# [Assignment]
Retype all data exactly as given. Pictures should not be retyped.

# [Data provided]
▬▬▬▬▬▬▬▬▬▬

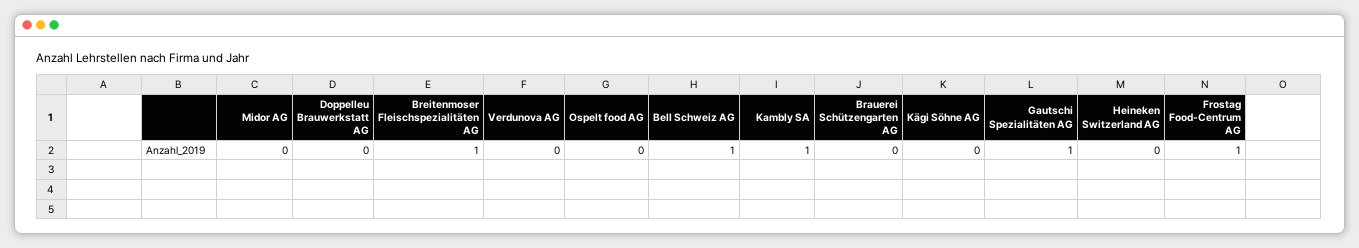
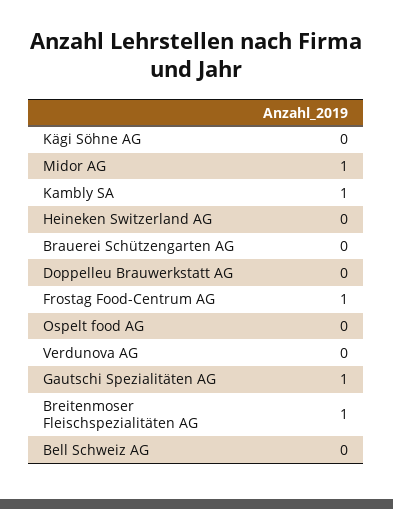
  {
-   "Midor AG": 0,
+   "Midor AG": 1,
    "Doppelleu Brauwerkstatt AG": 0,
    "Breitenmoser Fleischspezialitäten AG": 1,
    "Verdunova AG": 0,
    "Ospelt food AG": 0,
-   "Bell Schweiz AG": 1,
+   "Bell Schweiz AG": 0,
    "Kambly SA": 1,
    "Brauerei Schützengarten AG": 0,
    "Kägi Söhne AG": 0,
    "Gautschi Spezialitäten AG": 1,
    "Heineken Switzerland AG": 0,
    "Frostag Food-Centrum AG": 1
  }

▬▬▬▬▬▬▬▬▬▬

# [Task output]
  {
-   "Midor AG": 0,
+   "Midor AG": 1,
    "Doppelleu Brauwerkstatt AG": 0,
    "Breitenmoser Fleischspezialitäten AG": 1,
    "Verdunova AG": 0,
    "Ospelt food AG": 0,
-   "Bell Schweiz AG": 1,
+   "Bell Schweiz AG": 0,
    "Kambly SA": 1,
    "Brauerei Schützengarten AG": 0,
    "Kägi Söhne AG": 0,
    "Gautschi Spezialitäten AG": 1,
    "Heineken Switzerland AG": 0,
    "Frostag Food-Centrum AG": 1
  }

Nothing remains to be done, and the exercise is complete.